METHOD: This study used SelectHealth claims for virtual, urgent, primary and emergency care delivered between 1 April 2016-31 March 2017. We included all claims with primary diagnosis from the nine most common categories for virtual care. A secondary data source included survey data indicating how virtual visits redirect care.
RESULTS: We matched 1531 virtual visit claims with claims from urgent (4377), primary (4388) and emergency care (2285). There were no differences in follow-up rates between virtual and urgent care and no differences in antibiotic use between virtual and urgent or primary care. Virtual care was significantly lower than all other care settings in utilization of laboratory and imaging services, index visit cost and total costs over 21 days.

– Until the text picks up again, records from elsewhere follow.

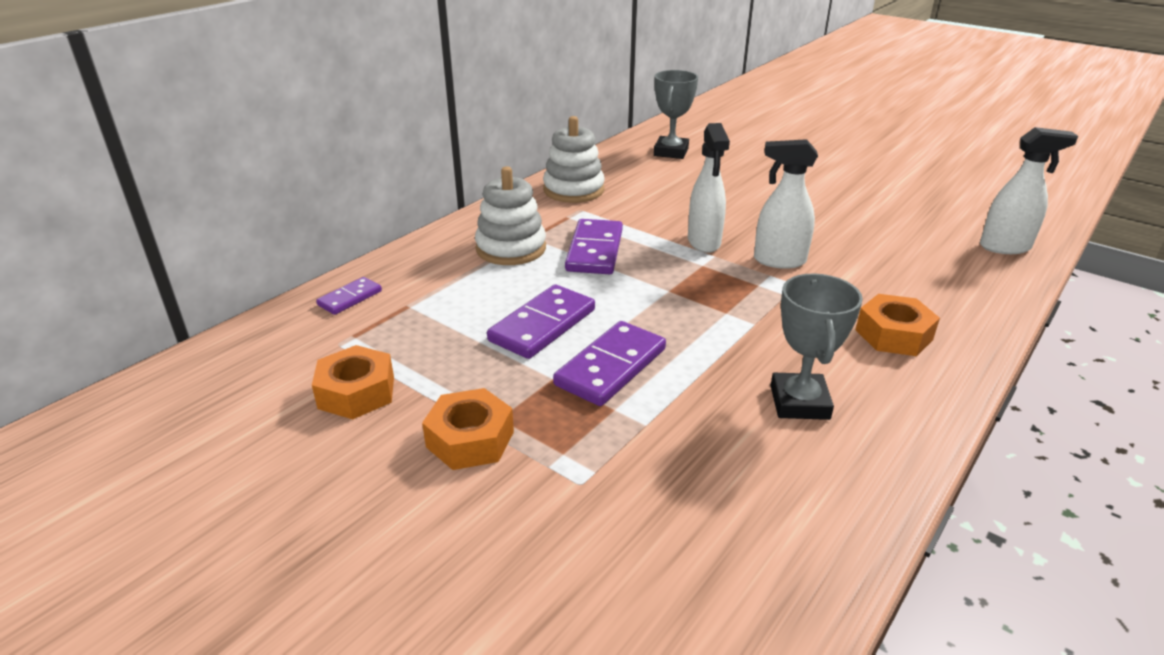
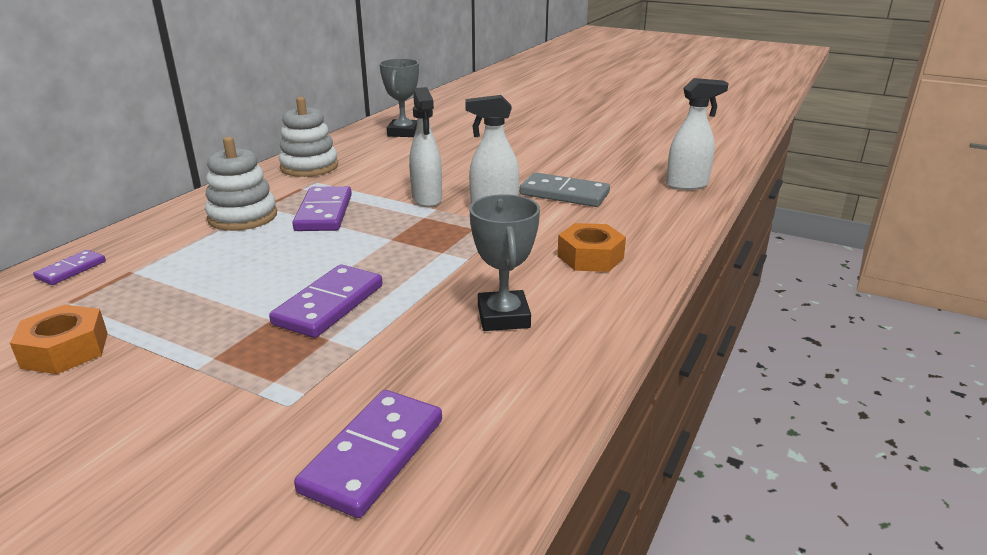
camera: 10 degrees left, 5 degrees down
(470, 439) = (180, 379): orange nut -> none
(543, 325) = (266, 276): purple domino -> purple domino (374, 455)
(858, 247) = (564, 194): none -> grey domino

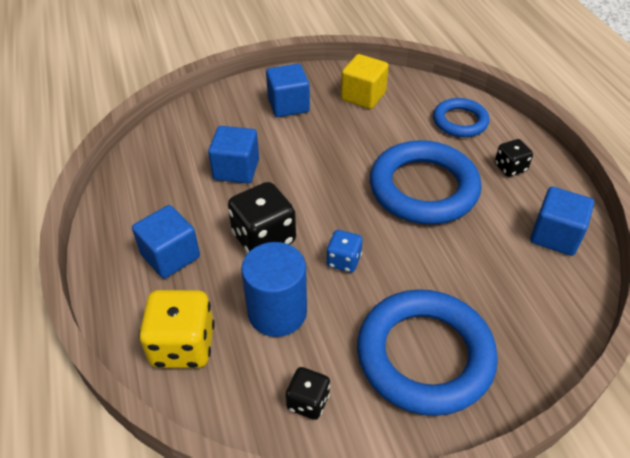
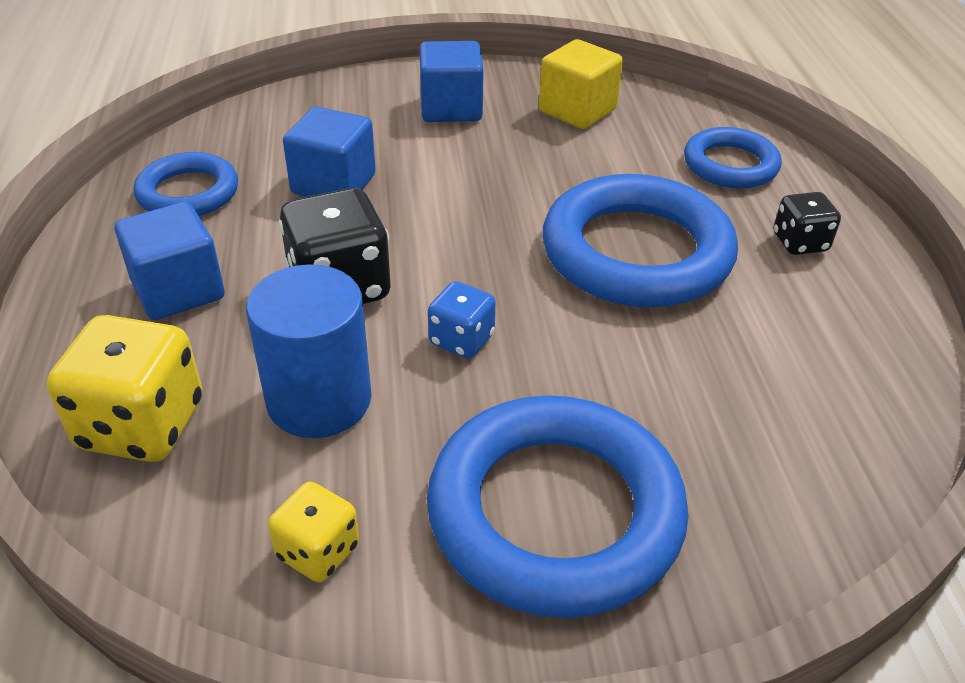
camera: 10 degrees right, 5 degrees down
(150, 189) = (188, 193): none -> blue ring
(308, 402) = (318, 551): black dice -> yellow dice
(555, 235) = (855, 357): blue cube -> none

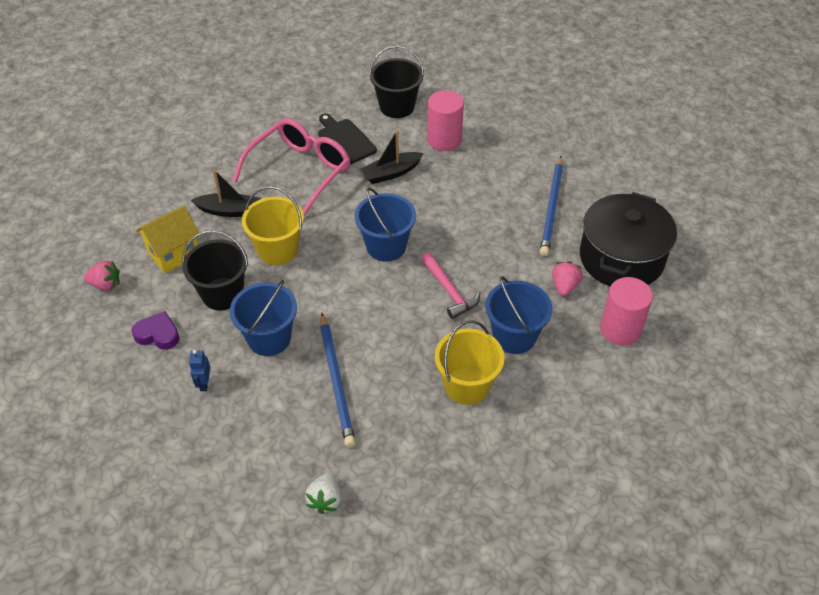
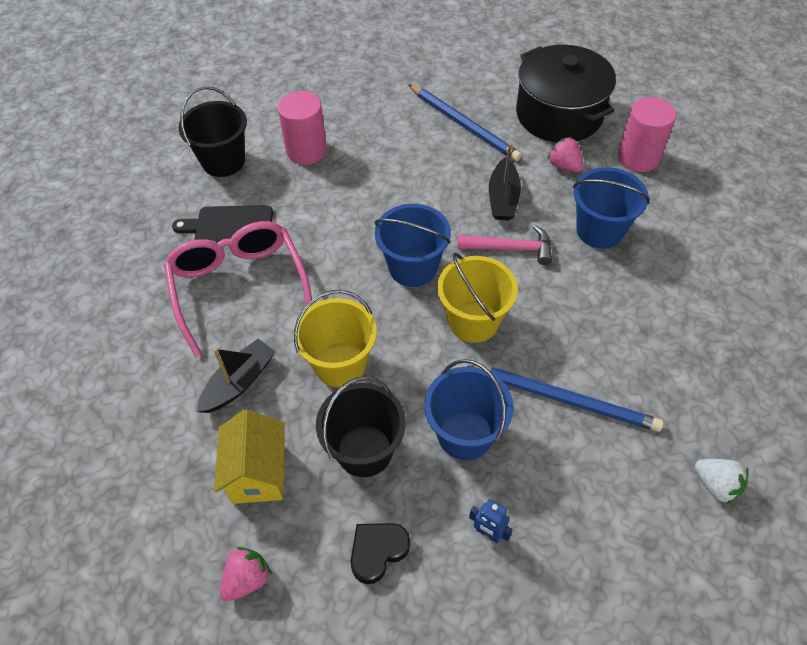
camera: 55 degrees left, 5 degrees up
(158, 334) = (377, 551): purple heart -> black heart
(391, 173) = (314, 213): black boat -> black boat (503, 198)
(467, 385) = (637, 295): yellow bucket -> yellow bucket (473, 321)

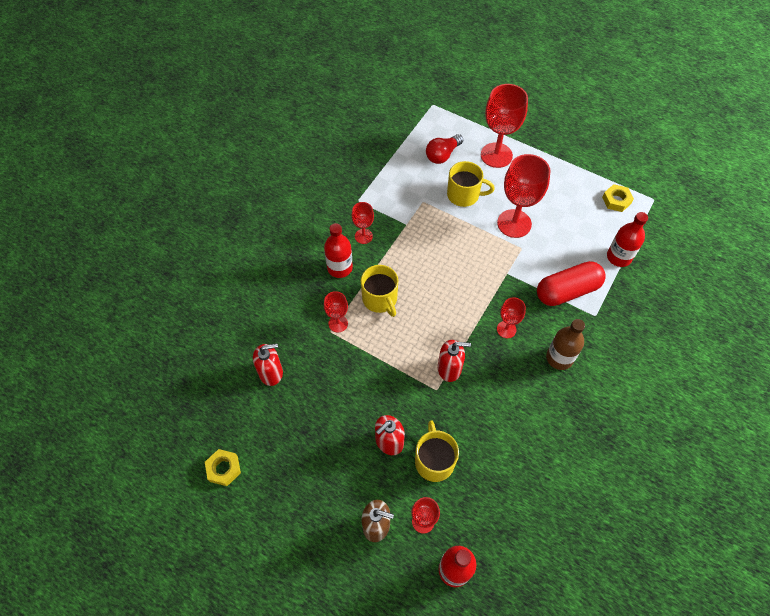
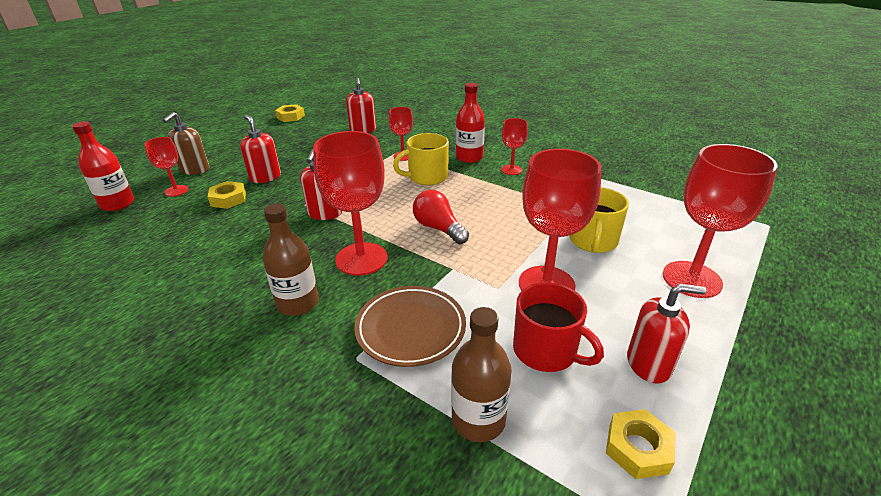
camera: 95 degrees right, 25 degrees down
(434, 461) = (228, 199): yellow mug -> yellow nut
(442, 155) = (665, 227): red light bulb -> red light bulb (438, 228)
(506, 329) = (361, 259): red goblet -> red goblet, size x1.90
(567, 187) = (649, 364): none -> red soap dispenser
(567, 291) = (410, 329): red capsule -> brown plate
(568, 228) = (546, 351): none -> red mug
(619, 257) = (478, 420): red bottle -> brown bottle

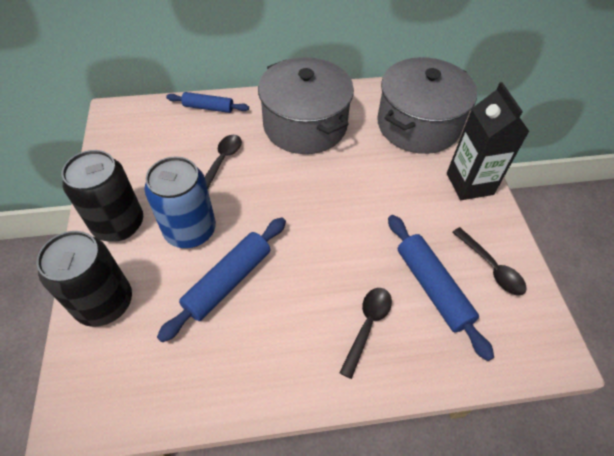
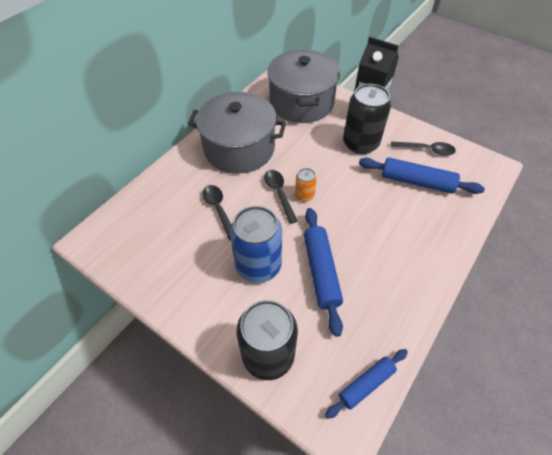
camera: 45 degrees left, 0 degrees up
(119, 224) = (206, 304): black can -> black can (360, 143)
(208, 108) = (159, 184): blue rolling pin -> blue rolling pin (366, 384)
(304, 207) = (304, 195): none -> orange can
(367, 326) = (415, 227): black spoon -> black spoon (279, 194)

CONCLUSIONS: This study affirmed lower cost for virtual care without an associated increase in overall follow-up rates or antibiotic use when compared with urgent or primary care. This suggests that virtual visits are can be used to lower the total cost of care for applicable conditions. The implications are that virtual visits help lower operational costs of providing care, particularly in integrated systems with capitated reimbursement. Under the right circumstances, the increased adoption of virtual care should lead to greater savings.